======== Working data

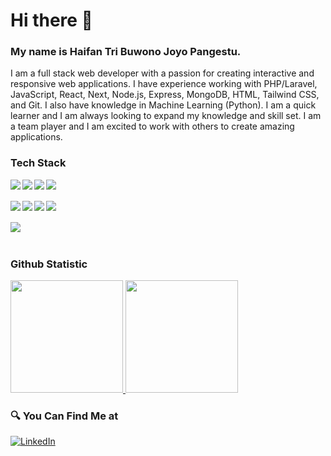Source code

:# Hi there 👋
### My name is **Haifan Tri Buwono Joyo Pangestu**.
I am a full stack web developer with a passion for creating interactive and responsive web applications. I have experience working with PHP/Laravel, JavaScript, React, Next, Node.js, Express, MongoDB, HTML, Tailwind CSS, and Git. I also have knowledge in Machine Learning (Python). I am a quick learner and I am always looking to expand my knowledge and skill set. I am a team player and I am excited to work with others to create amazing applications.

### Tech Stack
  <div>
  <img align="left" src="https://img.shields.io/badge/Laravel-black?&logo=laravel"/>
  <img align="left" src="https://img.shields.io/badge/React-black?&logo=react"/>
  <img align="left" src="https://img.shields.io/badge/Next-000000?&logo=nextdotjs&logoColor=white"/>
  <img align="left" src="https://img.shields.io/badge/Express-black?&logo=express&logoColor=white"/>
  </div>
  <br>
  <br>
  <div>
  <img align="left" src="https://img.shields.io/badge/Node.js-white?&logo=nodedotjs"/>
  <img align="left" src="https://img.shields.io/badge/MongoDB-white?&logo=mongodb"/>
  <img align="left" src="https://img.shields.io/badge/Tailwind-white?&logo=tailwindcss"/>
  <img align="left" src="https://img.shields.io/badge/Python-white?&logo=python"/>
  </div>
  <br>
  <br>
  <img align="left" src="https://img.shields.io/badge/git-black?&logo=git&logoColor=white"/>
  <br>
  <br>
  
### Github Statistic
<p align="left">
<a href="https://github.com/haiffy420">
  <img height="180em" src="https://github-readme-stats-eight-theta.vercel.app/api?username=haiffy420&show_icons=true&theme=algolia&include_all_commits=true&count_private=true"/>
  <img height="180em" src="https://github-readme-stats-eight-theta.vercel.app/api/top-langs/?username=haiffy420&layout=compact&layout=compact&theme=algolia"/>
</a>
</p>

### 🔍 You Can Find Me at 
<p> 
  <a href="https://www.linkedin.com/in/haifan/" target="_blank">
    <img alt="LinkedIn" src="https://img.shields.io/badge/linkedin-%230077B5.svg?&style=for-the-badge&logo=linkedin&logoColor=white" />
  </a> 
</p>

================

■ Requirement:
Search the entries for "theta" and copy out each line that has it.

■ Result of this task:
  <img height="180em" src="https://github-readme-stats-eight-theta.vercel.app/api?username=haiffy420&show_icons=true&theme=algolia&include_all_commits=true&count_private=true"/>
  <img height="180em" src="https://github-readme-stats-eight-theta.vercel.app/api/top-langs/?username=haiffy420&layout=compact&layout=compact&theme=algolia"/>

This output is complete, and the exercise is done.